No substantive dispute
Greenpeace demanded that the government designate additional nature as quickly as possible to save nature. The judge ruled that the speed and scope of Greenpeace's wishes are not necessary, but that what Greenpeace wants is broadly reasonable. That is actually exactly what Van der Wal thinks. Minister and NGO agree on the goals, but not on the pace. For this reason, the minister did allow her officials to register a moderating protest in the summary proceedings, but she certainly did not show the need to challenge Greenpeace's claims. and friends (B-Ware, MOB) to challenge the content. There is no misunderstanding about this for the summary proceedings judge.

Nature is about to collapse, but not now
Van der Wal also believes that nature is about to collapse and expresses this, but only thinks that it should not be an issue yet. There is another important reason why Van der Wal largely agrees with Greenpeace. Her entire nature policy is based on the advice of many of the people who accompanied Greenpeace to the summary proceedings against the state.

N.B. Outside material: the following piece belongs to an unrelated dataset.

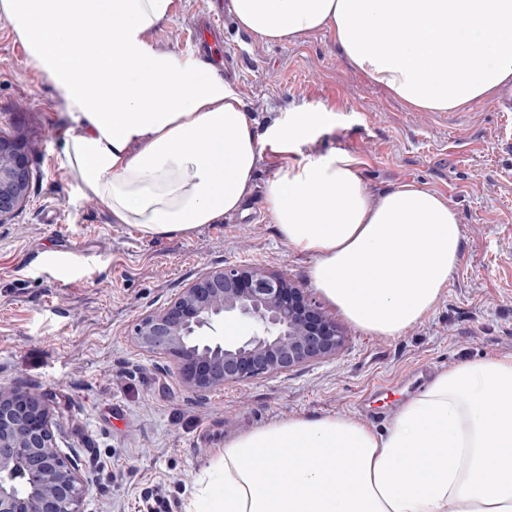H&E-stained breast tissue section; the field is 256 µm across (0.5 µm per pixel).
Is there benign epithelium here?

Tough conflict of interest
They sit with the minister in the most important advisory body on nature and nitrogen policy, the Ecological Substantiation Task Group (TEO), or otherwise participate in discussions about the policy at a high level. In the field of nature and nitrogen, there is a lot of interrelationship of interests, which is not noticeable at first glance, but which forms a tough layer for any attempt to change things, such as when drawing up a workable nitrogen standard. In a sense it is comparable to what it used to be with LNV and the agricultural organizations, but the other way around.

Nitrogen scholasticism
Something can still be learned from Germany in the field of nitrogen. There they also have a critical deposition value (KDW). This is admittedly much more flexible than in the Netherlands, even after a relatively recent tightening. In addition to the KDW, however, in Germany they also have an arithmetic lower limit, a common sense insurance against the scholastic approach that they have in the Netherlands and Belgium. It prevents a lot of unnecessary misery. Here the lower limit is actually what a computer can still calculate, an approach that has many similarities with that of medieval scholastics. Of course they didn't have a computer, but they could argue endlessly about how many angels fit on the point of a needle.